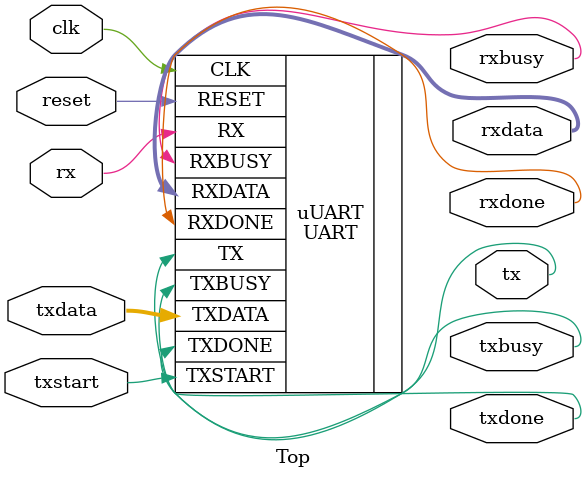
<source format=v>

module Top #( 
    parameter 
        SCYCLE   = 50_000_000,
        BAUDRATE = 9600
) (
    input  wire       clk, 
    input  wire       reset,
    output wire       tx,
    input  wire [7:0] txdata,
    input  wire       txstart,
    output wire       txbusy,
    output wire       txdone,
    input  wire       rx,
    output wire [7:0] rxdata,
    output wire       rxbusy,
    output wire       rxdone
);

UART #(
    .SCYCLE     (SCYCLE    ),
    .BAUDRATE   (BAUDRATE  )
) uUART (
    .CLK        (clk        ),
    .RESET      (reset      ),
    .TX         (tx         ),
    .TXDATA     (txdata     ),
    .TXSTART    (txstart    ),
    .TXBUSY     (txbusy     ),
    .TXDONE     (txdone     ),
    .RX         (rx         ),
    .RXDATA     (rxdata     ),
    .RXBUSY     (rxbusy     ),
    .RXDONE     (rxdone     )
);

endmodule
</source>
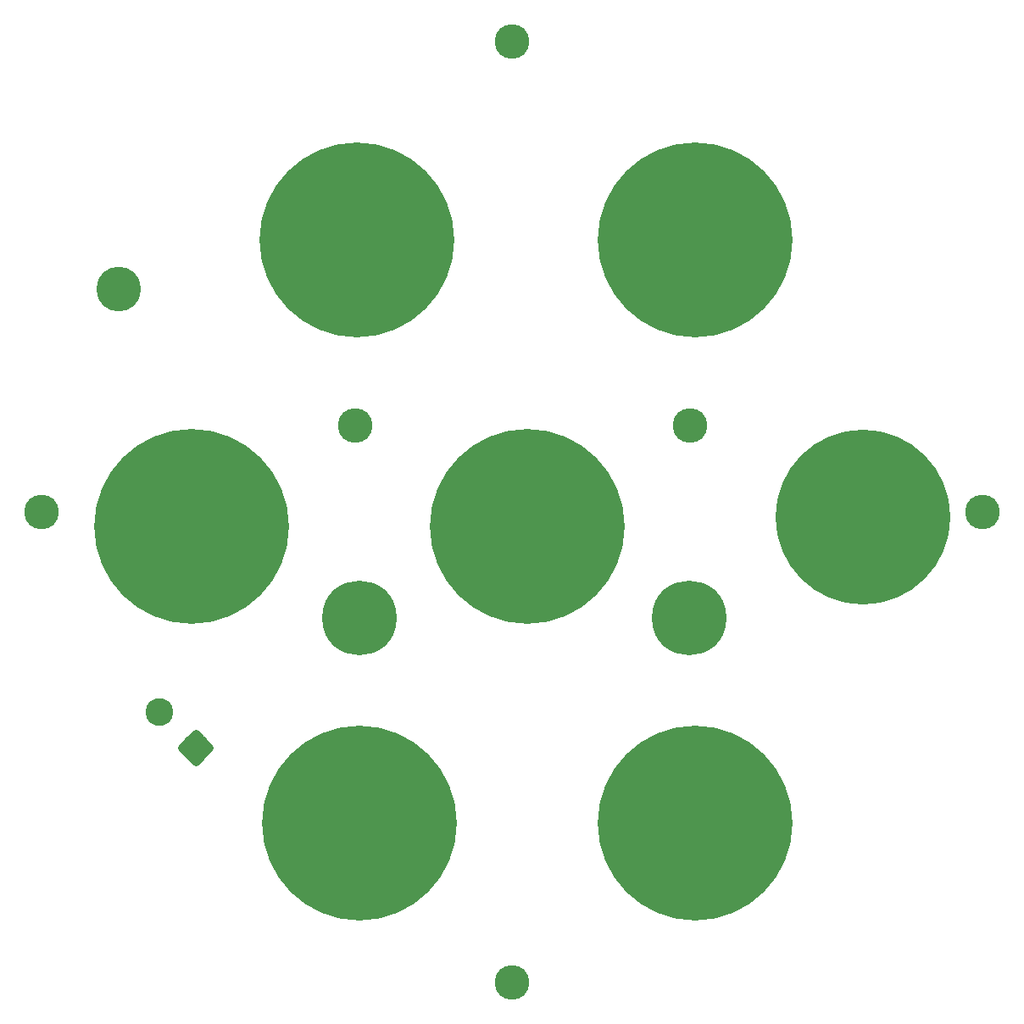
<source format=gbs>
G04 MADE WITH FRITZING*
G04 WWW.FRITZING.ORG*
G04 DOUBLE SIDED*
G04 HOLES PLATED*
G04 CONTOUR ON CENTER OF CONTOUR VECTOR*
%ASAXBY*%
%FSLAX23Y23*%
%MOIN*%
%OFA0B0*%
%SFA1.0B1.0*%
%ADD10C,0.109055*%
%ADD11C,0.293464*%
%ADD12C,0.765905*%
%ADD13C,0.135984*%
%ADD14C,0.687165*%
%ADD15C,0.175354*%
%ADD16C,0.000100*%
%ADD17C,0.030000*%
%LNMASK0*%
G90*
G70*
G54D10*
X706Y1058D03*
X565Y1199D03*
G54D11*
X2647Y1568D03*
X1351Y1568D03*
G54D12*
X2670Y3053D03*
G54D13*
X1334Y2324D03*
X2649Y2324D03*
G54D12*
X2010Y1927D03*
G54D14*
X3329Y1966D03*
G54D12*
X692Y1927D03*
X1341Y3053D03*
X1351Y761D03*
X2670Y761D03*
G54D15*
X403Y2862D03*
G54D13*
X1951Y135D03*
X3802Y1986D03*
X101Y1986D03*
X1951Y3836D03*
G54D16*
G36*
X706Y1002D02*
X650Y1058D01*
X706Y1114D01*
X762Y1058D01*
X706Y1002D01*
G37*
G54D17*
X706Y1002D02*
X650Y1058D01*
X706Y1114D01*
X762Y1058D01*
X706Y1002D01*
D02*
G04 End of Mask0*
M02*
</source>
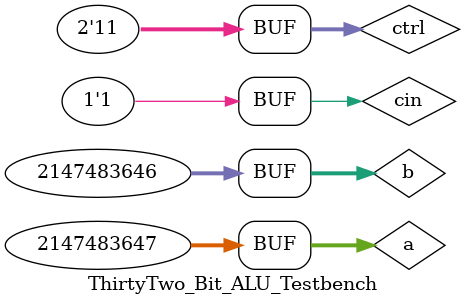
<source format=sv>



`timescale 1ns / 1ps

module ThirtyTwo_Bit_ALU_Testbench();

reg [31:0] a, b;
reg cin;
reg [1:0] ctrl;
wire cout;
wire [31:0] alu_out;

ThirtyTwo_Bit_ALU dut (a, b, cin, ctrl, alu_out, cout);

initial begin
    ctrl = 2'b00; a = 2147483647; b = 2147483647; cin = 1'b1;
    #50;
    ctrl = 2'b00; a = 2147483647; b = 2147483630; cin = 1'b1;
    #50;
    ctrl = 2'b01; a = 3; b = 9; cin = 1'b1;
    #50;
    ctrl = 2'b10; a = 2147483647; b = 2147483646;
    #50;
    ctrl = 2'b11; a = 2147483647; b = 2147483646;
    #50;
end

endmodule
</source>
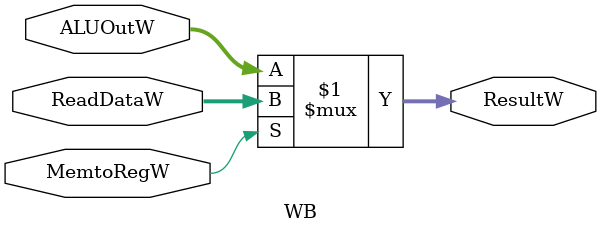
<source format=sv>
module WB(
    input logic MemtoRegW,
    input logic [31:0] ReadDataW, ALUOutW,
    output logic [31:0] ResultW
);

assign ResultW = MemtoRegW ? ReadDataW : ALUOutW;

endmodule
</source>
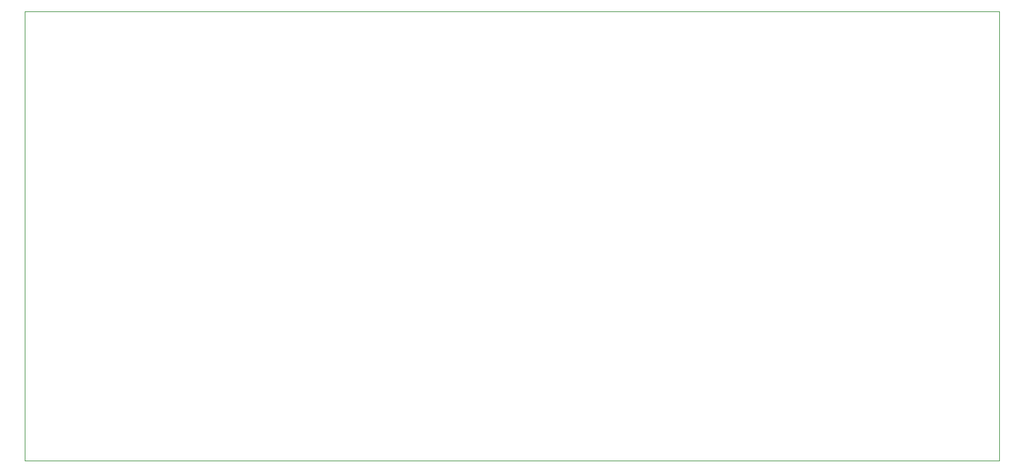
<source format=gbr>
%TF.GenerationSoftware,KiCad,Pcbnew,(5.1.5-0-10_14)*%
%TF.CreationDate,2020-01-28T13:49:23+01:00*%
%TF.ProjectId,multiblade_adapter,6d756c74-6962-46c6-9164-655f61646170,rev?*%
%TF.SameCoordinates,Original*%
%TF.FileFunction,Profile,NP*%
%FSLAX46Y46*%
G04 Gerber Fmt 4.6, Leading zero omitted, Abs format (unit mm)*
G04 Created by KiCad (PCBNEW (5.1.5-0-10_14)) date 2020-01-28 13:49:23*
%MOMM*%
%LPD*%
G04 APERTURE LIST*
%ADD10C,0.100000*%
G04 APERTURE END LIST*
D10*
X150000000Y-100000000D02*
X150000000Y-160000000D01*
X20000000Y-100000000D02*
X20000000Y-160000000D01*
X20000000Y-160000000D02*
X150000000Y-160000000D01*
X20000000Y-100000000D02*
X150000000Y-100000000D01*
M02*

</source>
========================================
For each line above that carries the word "LIST", copy it out.

G04 APERTURE LIST*
G04 APERTURE END LIST*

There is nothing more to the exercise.